Consignes
Dans le texte sur les chrétiens de Baghdeda, réécrivez le passage allant de « La tranquillité environnante » jusqu'à « et vidé Saint-Behnam. » en substituant « sérénité » à « tranquillité ».

Ayant une longue expérience des persécutions, les chrétiens de Baghdeda (Qaraqosh) savent que les mauvais moments pourraient revenir, mais ils croient qu’une « Église qui n’est pas persécutée est une Église qui ne porte pas le Christ ».
C’est une belle journée à Baghdeda, et les familles affluent dans l’église de St. Behnam et Sainte Sarah. L’intérieur de l’Église est impeccable, et les bancs sont bondés à cause de tous les gens qui sont venus assister à la liturgie syro-catholique.
La tranquillité environnante rend difficile d’imaginer qu’il y a à peine huit ans, Baghdeda (Qaraqosh, comme on l’appelle en arabe), était entièrement occupée par des terroristes de l’État Islamique qui ont détruit le précieux et antique héritage chrétien, et brûlé et vidé Saint-Behnam.

Données recueillies
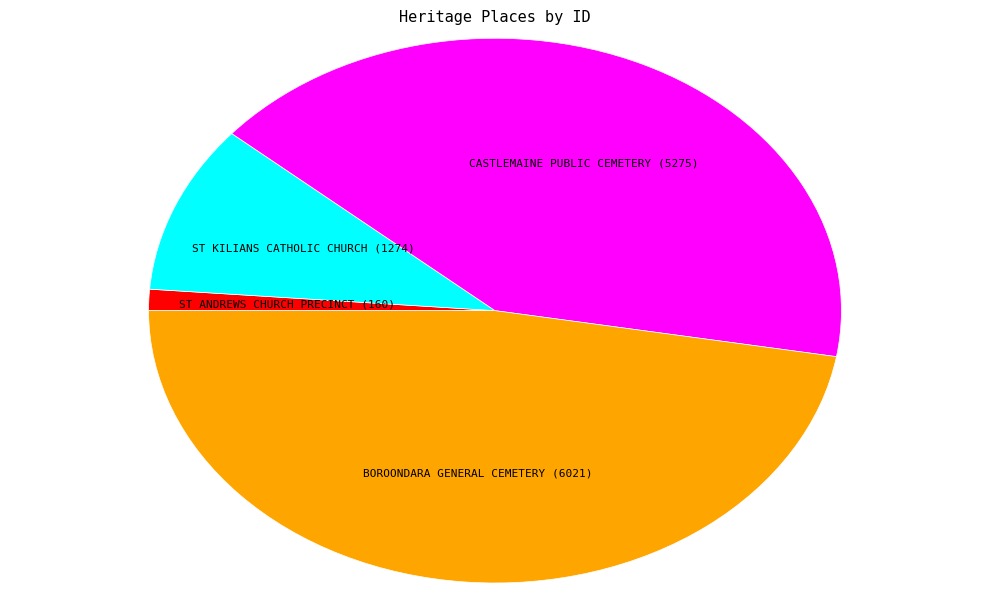

How many slices are in this pie chart?

4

Réponse attendue
La sérénité environnante rend difficile d’imaginer qu’il y a à peine huit ans, Baghdeda (Qaraqosh, comme on l’appelle en arabe), était entièrement occupée par des terroristes de l’État Islamique qui ont détruit le précieux et antique héritage chrétien, et brûlé et vidé Saint-Behnam.